** Opening Records for the task block **
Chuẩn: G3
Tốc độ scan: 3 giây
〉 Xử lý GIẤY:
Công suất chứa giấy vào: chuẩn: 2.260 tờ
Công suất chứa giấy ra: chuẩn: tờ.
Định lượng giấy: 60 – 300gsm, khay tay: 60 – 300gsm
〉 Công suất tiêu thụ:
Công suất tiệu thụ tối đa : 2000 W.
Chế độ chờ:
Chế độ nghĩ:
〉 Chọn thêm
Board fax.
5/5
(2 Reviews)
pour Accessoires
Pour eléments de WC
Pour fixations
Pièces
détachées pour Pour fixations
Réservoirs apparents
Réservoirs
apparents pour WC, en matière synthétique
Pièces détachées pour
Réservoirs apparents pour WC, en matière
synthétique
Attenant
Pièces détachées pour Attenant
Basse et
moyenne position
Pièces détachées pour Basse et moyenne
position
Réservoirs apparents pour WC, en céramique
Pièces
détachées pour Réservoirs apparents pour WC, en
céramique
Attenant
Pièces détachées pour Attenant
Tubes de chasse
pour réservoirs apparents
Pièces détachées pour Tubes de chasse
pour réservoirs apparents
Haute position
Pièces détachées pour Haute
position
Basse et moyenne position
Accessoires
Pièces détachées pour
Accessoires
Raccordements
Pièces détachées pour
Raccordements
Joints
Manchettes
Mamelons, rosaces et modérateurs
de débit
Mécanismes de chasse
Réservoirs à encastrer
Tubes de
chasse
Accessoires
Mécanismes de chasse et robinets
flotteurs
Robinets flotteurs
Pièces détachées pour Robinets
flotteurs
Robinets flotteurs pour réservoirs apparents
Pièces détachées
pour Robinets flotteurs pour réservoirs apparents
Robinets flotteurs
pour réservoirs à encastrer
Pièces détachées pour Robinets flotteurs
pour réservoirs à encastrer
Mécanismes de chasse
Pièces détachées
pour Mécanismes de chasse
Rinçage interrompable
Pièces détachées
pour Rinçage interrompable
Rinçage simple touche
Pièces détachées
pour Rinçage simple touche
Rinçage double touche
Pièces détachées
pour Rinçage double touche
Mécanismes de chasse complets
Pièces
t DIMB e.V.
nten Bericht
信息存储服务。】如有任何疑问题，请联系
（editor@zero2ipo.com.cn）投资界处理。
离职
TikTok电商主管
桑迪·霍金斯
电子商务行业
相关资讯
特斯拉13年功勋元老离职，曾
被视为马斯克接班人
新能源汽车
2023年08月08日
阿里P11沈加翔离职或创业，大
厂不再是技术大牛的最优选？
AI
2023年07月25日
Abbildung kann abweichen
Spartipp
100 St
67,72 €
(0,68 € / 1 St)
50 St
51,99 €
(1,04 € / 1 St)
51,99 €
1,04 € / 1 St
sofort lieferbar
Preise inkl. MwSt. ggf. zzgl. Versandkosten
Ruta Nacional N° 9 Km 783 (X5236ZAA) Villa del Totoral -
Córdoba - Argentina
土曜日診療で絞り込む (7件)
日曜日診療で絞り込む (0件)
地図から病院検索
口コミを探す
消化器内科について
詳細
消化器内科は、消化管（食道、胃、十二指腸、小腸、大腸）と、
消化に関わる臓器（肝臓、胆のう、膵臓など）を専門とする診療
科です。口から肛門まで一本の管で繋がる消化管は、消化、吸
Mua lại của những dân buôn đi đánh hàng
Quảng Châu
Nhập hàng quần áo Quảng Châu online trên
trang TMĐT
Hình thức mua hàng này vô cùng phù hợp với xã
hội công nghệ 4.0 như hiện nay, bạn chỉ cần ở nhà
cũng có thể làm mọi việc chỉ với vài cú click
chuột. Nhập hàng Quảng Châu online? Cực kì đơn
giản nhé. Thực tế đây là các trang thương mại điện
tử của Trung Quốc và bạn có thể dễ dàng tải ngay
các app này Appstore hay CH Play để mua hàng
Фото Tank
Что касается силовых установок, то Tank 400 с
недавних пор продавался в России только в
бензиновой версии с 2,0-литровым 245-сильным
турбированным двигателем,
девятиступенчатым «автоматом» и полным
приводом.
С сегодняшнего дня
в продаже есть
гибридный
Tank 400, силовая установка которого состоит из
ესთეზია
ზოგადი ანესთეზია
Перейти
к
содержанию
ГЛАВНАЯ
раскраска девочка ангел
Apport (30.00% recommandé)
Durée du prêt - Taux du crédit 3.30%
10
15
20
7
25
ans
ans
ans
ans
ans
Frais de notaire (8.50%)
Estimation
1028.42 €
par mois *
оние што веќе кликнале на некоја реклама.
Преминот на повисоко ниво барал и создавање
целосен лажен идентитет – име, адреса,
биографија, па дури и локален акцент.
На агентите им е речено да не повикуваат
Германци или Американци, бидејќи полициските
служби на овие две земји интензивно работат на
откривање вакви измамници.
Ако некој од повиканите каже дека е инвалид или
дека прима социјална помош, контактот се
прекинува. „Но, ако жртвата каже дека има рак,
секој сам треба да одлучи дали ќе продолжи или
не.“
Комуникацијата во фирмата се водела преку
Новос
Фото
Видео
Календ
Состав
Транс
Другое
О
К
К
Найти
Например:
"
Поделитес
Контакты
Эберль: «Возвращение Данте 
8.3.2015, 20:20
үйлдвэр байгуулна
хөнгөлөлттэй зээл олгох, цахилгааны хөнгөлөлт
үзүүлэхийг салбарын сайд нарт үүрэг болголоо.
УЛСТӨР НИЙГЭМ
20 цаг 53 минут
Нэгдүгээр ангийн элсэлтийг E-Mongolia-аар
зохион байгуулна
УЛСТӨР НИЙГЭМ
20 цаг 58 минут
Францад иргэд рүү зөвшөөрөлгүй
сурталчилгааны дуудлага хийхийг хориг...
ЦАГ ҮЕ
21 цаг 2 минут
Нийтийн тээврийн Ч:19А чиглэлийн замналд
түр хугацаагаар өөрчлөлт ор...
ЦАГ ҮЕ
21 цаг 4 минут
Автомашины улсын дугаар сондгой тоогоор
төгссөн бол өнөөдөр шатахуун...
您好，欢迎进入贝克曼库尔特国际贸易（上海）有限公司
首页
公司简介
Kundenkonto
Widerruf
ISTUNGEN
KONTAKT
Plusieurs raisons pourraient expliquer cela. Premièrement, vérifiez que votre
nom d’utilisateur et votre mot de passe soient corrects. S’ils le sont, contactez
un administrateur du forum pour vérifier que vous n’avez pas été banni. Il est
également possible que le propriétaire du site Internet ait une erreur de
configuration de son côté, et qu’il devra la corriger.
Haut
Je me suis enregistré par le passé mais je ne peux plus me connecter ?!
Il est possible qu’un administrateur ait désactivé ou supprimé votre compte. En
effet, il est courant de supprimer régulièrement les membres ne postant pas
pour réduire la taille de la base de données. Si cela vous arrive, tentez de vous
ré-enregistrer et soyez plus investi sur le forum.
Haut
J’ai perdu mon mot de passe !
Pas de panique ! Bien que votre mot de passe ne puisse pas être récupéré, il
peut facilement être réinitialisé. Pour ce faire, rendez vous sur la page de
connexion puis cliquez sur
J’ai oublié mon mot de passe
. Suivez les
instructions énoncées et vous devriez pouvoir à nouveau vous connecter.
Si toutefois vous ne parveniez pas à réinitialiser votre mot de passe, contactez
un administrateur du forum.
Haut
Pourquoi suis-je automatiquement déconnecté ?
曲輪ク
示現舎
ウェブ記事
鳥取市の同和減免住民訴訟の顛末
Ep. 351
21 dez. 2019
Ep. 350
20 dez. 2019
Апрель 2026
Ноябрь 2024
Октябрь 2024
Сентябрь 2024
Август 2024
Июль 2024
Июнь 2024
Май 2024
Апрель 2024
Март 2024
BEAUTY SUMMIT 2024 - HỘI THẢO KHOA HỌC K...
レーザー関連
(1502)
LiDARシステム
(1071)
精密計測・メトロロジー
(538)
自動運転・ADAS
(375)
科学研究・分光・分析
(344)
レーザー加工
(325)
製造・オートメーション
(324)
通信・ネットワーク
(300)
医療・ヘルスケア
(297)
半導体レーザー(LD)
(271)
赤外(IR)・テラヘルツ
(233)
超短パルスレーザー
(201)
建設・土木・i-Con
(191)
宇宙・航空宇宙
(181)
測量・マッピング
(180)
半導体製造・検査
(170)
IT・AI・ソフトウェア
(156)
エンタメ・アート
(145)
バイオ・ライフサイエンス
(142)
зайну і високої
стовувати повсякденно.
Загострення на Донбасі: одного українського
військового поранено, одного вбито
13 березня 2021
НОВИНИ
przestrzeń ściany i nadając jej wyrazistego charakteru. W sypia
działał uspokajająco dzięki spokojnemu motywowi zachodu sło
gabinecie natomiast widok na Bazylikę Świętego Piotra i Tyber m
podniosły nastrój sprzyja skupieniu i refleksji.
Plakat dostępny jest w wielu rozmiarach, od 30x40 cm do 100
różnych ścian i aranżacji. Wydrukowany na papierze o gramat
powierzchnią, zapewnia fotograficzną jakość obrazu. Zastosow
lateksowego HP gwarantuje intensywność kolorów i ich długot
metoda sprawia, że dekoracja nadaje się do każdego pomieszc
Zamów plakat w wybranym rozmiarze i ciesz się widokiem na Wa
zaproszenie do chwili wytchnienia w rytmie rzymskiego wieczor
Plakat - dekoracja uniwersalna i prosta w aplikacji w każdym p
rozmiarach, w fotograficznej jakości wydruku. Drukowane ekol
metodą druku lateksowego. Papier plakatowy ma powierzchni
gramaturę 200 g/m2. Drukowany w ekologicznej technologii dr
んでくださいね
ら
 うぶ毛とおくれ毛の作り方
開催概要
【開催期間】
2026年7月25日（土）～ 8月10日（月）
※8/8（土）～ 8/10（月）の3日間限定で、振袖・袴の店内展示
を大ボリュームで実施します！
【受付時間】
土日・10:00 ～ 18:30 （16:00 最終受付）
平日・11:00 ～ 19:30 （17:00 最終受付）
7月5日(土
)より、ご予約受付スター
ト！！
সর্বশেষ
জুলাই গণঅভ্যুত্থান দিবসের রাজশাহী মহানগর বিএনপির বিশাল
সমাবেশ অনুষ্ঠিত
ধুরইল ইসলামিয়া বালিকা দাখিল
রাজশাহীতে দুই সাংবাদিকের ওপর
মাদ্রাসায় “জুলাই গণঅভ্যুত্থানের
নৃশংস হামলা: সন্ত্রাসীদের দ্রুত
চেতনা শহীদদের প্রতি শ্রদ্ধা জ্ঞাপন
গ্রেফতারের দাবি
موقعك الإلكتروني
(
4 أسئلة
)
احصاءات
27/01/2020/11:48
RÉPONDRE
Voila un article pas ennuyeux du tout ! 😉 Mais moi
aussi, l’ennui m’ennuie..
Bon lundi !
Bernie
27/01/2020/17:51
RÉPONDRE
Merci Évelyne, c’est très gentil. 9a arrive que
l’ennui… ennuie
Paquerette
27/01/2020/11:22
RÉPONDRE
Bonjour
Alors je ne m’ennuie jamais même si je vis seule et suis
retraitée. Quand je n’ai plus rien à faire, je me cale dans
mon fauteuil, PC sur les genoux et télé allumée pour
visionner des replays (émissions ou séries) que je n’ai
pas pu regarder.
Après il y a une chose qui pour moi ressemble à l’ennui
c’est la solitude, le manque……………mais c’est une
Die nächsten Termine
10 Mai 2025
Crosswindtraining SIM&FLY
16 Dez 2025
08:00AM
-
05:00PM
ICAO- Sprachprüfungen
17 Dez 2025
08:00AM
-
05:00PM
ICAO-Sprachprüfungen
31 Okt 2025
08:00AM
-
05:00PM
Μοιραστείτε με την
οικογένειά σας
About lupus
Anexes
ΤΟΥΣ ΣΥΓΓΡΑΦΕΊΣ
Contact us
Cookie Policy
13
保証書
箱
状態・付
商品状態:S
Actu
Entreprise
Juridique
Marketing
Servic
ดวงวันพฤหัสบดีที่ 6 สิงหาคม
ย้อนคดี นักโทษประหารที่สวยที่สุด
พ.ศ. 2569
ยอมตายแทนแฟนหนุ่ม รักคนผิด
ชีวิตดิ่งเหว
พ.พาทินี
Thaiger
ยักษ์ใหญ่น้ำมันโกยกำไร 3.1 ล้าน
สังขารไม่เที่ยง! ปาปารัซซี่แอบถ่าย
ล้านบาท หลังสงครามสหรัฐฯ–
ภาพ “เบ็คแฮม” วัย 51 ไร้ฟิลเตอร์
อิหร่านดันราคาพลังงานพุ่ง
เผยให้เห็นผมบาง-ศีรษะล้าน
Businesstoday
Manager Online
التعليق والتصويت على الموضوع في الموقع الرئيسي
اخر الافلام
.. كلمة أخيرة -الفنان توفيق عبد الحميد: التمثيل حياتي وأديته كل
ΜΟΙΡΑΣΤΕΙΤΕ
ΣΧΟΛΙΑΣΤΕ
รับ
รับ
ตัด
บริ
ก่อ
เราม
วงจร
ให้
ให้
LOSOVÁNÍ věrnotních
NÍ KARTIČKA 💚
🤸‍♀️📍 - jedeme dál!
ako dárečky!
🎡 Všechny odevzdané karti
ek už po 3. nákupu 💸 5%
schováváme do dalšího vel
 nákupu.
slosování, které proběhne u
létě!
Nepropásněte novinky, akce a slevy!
** Closing Records for the task block **
- _Written task_:
Could you copy out the data above verbatim, from its very first line down through the line containing "Ruta Nacional N°", including that line?

- _Problem solution_:
Chuẩn: G3
Tốc độ scan: 3 giây
〉 Xử lý GIẤY:
Công suất chứa giấy vào: chuẩn: 2.260 tờ
Công suất chứa giấy ra: chuẩn: tờ.
Định lượng giấy: 60 – 300gsm, khay tay: 60 – 300gsm
〉 Công suất tiêu thụ:
Công suất tiệu thụ tối đa : 2000 W.
Chế độ chờ:
Chế độ nghĩ:
〉 Chọn thêm
Board fax.
5/5
(2 Reviews)
pour Accessoires
Pour eléments de WC
Pour fixations
Pièces
détachées pour Pour fixations
Réservoirs apparents
Réservoirs
apparents pour WC, en matière synthétique
Pièces détachées pour
Réservoirs apparents pour WC, en matière
synthétique
Attenant
Pièces détachées pour Attenant
Basse et
moyenne position
Pièces détachées pour Basse et moyenne
position
Réservoirs apparents pour WC, en céramique
Pièces
détachées pour Réservoirs apparents pour WC, en
céramique
Attenant
Pièces détachées pour Attenant
Tubes de chasse
pour réservoirs apparents
Pièces détachées pour Tubes de chasse
pour réservoirs apparents
Haute position
Pièces détachées pour Haute
position
Basse et moyenne position
Accessoires
Pièces détachées pour
Accessoires
Raccordements
Pièces détachées pour
Raccordements
Joints
Manchettes
Mamelons, rosaces et modérateurs
de débit
Mécanismes de chasse
Réservoirs à encastrer
Tubes de
chasse
Accessoires
Mécanismes de chasse et robinets
flotteurs
Robinets flotteurs
Pièces détachées pour Robinets
flotteurs
Robinets flotteurs pour réservoirs apparents
Pièces détachées
pour Robinets flotteurs pour réservoirs apparents
Robinets flotteurs
pour réservoirs à encastrer
Pièces détachées pour Robinets flotteurs
pour réservoirs à encastrer
Mécanismes de chasse
Pièces détachées
pour Mécanismes de chasse
Rinçage interrompable
Pièces détachées
pour Rinçage interrompable
Rinçage simple touche
Pièces détachées
pour Rinçage simple touche
Rinçage double touche
Pièces détachées
pour Rinçage double touche
Mécanismes de chasse complets
Pièces
t DIMB e.V.
nten Bericht
信息存储服务。】如有任何疑问题，请联系
（editor@zero2ipo.com.cn）投资界处理。
离职
TikTok电商主管
桑迪·霍金斯
电子商务行业
相关资讯
特斯拉13年功勋元老离职，曾
被视为马斯克接班人
新能源汽车
2023年08月08日
阿里P11沈加翔离职或创业，大
厂不再是技术大牛的最优选？
AI
2023年07月25日
Abbildung kann abweichen
Spartipp
100 St
67,72 €
(0,68 € / 1 St)
50 St
51,99 €
(1,04 € / 1 St)
51,99 €
1,04 € / 1 St
sofort lieferbar
Preise inkl. MwSt. ggf. zzgl. Versandkosten
Ruta Nacional N° 9 Km 783 (X5236ZAA) Villa del Totoral -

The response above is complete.